ERCOT (Not subject to FERC NOPR)
Start-up: 10 minutes or less. No minimum run time requirement (11) (17)
Yes (12)(13)
Yes (13)(14)
Yes (15)
Yes (13)(16)
Yes
(11) Resource is exempted from following instructions for the first five-minute dispatch. Regulation reserves are used to cover missing energy.
(12) Yes. Market participants may include no-load costs in energy offer curves.
(13) Uplift may occur in cases in which the assumptions built into the energy offer curves are not correct and costs are not fully recovered.
(14) Yes. Market participants may include startup costs in energy offer curves.
(15) Yes. Day-ahead market is voluntary. Market participants may include no-load and start-up costs in energy offer curves.
(16) Market participants may include no-load and start-up costs in energy offer curves.
(17) Analyzing the feasibility and benefits of implementing a multi-interval real-time market.

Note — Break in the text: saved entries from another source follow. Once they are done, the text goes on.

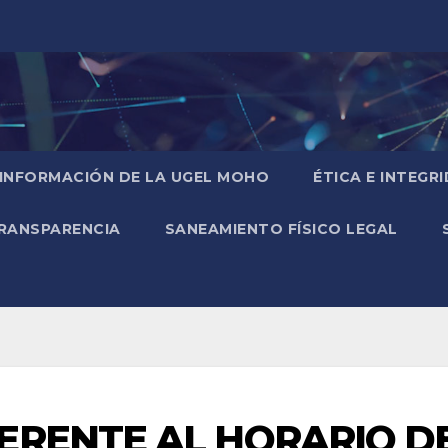
 INFORMACIÓN DE LA UGEL MOHO
ÉTICA E INTEGR
RANSPARENCIA
SANEAMIENTO FÍSICO LEGAL
ERENTE AL HORARIO D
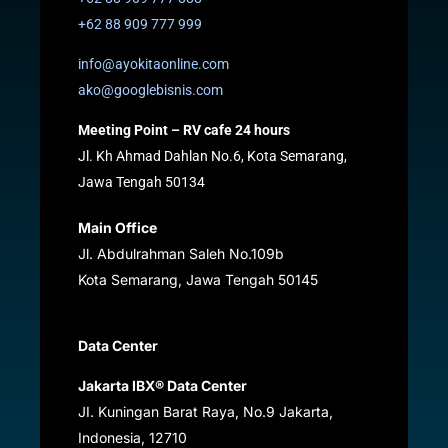
+62 88 909 777 999
info@ayokitaonline.com
ako@googlebisnis.com
Meeting Point – RV cafe 24 hours
Jl. Kh Ahmad Dahlan No.6, Kota Semarang,
Jawa Tengah 50134
Main Office
Jl. Abdulrahman Saleh No.109b
Kota Semarang, Jawa Tengah
50145
Data Center
Jakarta IBX® Data Center
JI. Kuningan Barat Raya, No.9 Jakarta,
Indonesia, 12710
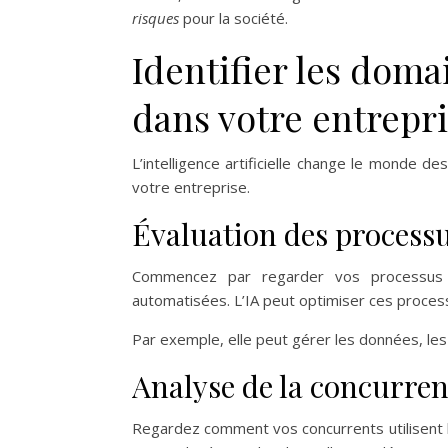
risques
pour la société.
Identifier les doma
dans votre entrepr
L’intelligence artificielle change le monde des
votre entreprise.
Évaluation des processu
Commencez par regarder vos processus i
automatisées. L’IA peut optimiser ces processu
Par exemple, elle peut gérer les données, les s
Analyse de la concurre
Regardez comment vos concurrents utilisent l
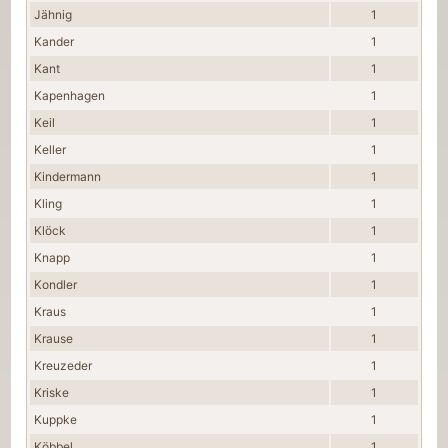
Jähnig
1
Kander
1
Kant
1
Kapenhagen
1
Keil
1
Keller
1
Kindermann
1
Kling
1
Klöck
1
Knapp
1
Kondler
1
Kraus
1
Krause
1
Kreuzeder
1
Kriske
1
Kuppke
1
Köbbel
1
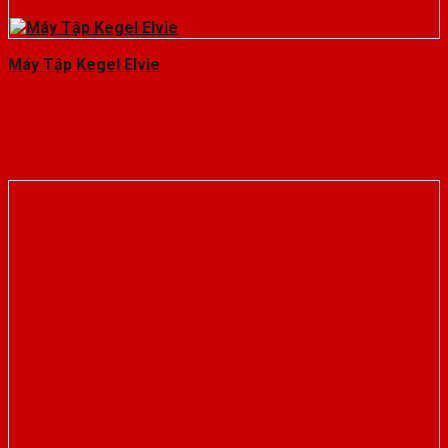
Máy Tập Kegel Elvie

The commenters noted that start-up time requirements for quick-start resources range from 10 minutes in NYISO, MISO and SPP, to 30 minutes in ISO-NE and two hours in PJM and CAISO.
Several stakeholders praised MISO’s extended LMP. The program, implemented in March 2015, is designed to reduce uplift by incorporating all offer costs into market clearing prices. (See MISO Study Undercuts IMM Proposal on Expanding ELMP Pricing.) The RTO is planning to implement ELMP Phase II to apply fast-start pricing to more peaking resources.

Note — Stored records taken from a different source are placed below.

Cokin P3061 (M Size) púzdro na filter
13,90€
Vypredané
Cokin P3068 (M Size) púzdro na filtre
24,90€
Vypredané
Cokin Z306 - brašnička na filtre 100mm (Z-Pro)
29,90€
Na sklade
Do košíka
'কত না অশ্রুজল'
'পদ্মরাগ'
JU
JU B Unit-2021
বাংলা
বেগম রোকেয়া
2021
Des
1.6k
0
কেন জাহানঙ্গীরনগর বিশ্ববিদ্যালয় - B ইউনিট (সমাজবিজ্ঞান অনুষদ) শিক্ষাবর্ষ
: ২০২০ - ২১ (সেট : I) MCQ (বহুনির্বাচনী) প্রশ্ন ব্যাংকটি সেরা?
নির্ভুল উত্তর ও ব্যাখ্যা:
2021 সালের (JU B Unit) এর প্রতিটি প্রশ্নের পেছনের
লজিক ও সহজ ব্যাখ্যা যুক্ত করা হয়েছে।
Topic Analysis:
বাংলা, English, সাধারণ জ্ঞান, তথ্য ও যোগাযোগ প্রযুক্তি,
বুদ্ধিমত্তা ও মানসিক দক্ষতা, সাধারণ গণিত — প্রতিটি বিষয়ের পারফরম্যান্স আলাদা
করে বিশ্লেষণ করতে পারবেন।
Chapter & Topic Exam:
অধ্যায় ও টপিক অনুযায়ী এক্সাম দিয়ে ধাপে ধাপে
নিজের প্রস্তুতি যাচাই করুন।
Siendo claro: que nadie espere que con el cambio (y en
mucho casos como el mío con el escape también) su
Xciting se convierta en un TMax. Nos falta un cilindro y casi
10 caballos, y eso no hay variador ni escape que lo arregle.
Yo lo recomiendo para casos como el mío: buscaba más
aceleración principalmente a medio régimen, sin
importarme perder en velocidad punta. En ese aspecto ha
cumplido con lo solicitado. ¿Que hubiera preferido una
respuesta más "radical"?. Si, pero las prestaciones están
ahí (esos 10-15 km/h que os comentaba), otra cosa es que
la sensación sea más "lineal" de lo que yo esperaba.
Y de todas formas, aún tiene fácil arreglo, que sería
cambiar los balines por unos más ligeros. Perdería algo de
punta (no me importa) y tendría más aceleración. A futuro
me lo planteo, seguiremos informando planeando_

NYISO and ISO-NE also received some praise, while Golden Spread Electric Cooperative criticized SPP, saying the RTO’s market design and operator practices fail to reflect fast-start resources’ costs and their value to the system.
NYISO worked with its Market Monitoring Unit and stakeholders on revising its “hybrid gas turbine pricing logic,” resulting in a Dec. 14 FERC filing in which the ISO proposed broadening its eligibility criteria to allow all fast-start resources to be eligible to set prices in its real-time energy market (ER17-549).
ISO-NE will be implementing new rules effective March 1, 2017, to incorporate no-load and start-up costs in LMPs (ER15-2716).
SPP said it will be implementing fast-start pricing to commit quick-start resources more efficiently in real time in the second quarter of 2017.
PJM was criticized by its Independent Market Monitor, which said that relaxing eco mins for price setting is subjective and overrides “fundamental pricing logic,” sometimes increasing total production costs.
The RTO also was criticized for limiting its fast-start definition to combustion turbines and excluding reciprocating engines.
“A natural gas-fired reciprocating engine that has a cold start-up time of only five minutes and has an economic minimum of 50% of its economic maximum is much, much more flexible, and provides significantly more value to the bulk electric power grid, on a per-megawatt-hour basis, than an inflexible block-loaded resource that takes two hours to start,” IMG Midstream and Tangibl said in comments to the commission.
ERCOT, which is not subject to the FERC NOPR, is analyzing the feasibility and benefits of implementing a multi-interval real-time market.
Comments Sought
The commission asked stakeholders to comment on its proposals, including whether they could result in the exercise of market power. “The concentrated ownership of fast-start resources could raise market power concerns that are not addressed in existing RTO/ISO market power mitigation procedures,” FERC said.
The commission also acknowledged that the changes could require complex and expensive software changes. “We seek comment on the required software changes, updates to optimization modeling and parameter inputs, estimated costs and time necessary to implement” the changes, FERC said.
Comments are due 60 days after publication in the Federal Register.